Hierarchical Optimization Under Uncertainty

Stochastic bilevel optimization is a new mathematical paradigm for optimal decision making problems under uncertainty where some decision makers are in a hierarchical relationship.
The hierarchical structure appears in many real-world situations, where there is an interaction between two or more interdependent decision makers/systems some of which have certain “privilege” for the so-called leader, i.e., a strategic market player, who decides first, and the other decision makers in the chain known as the followers, have to subsequently react in a manner that suits their individual interests.

The PhD project will focus on two-stage stochastic bilevel optimization problems where upper level decision is taken before realization of uncertainty whereas lower level decisions are made after observation of uncertainty and upper level decision. Extension to multistage is possible. Depending on availability of information on on uncertainty, we may consider a stochastic or distributionally robust model.

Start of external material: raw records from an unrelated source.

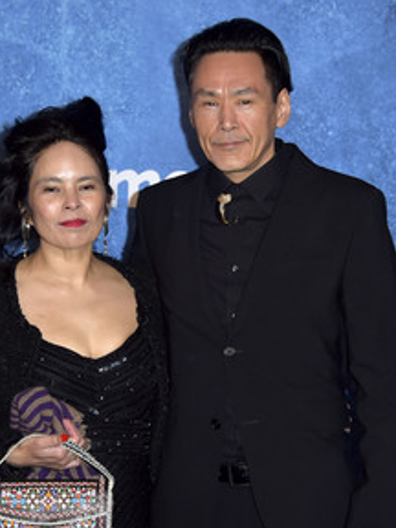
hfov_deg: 14.5
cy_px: 273
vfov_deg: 19.3
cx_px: 196
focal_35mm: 102
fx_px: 1556
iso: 320
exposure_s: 1/250
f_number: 6.3
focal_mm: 68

An important approach to tackle this kind of mathematical problem is mathematical programs with equilibrium constraints and value function-type reformulations of the problem will then be considered and their theoretical properties, including the relationship between the approximated and the true problem, existence of optimal results and optimality conditions will be studied; computational methods will need to be developed by using tools from nonsmooth and nonconvex optimization. Special attention will be given to numerical methods based be on the well known value function approach, for which techniques from variational analysis will be exploited to construct accurate approximations. Applications in energy and transportation are envisaged.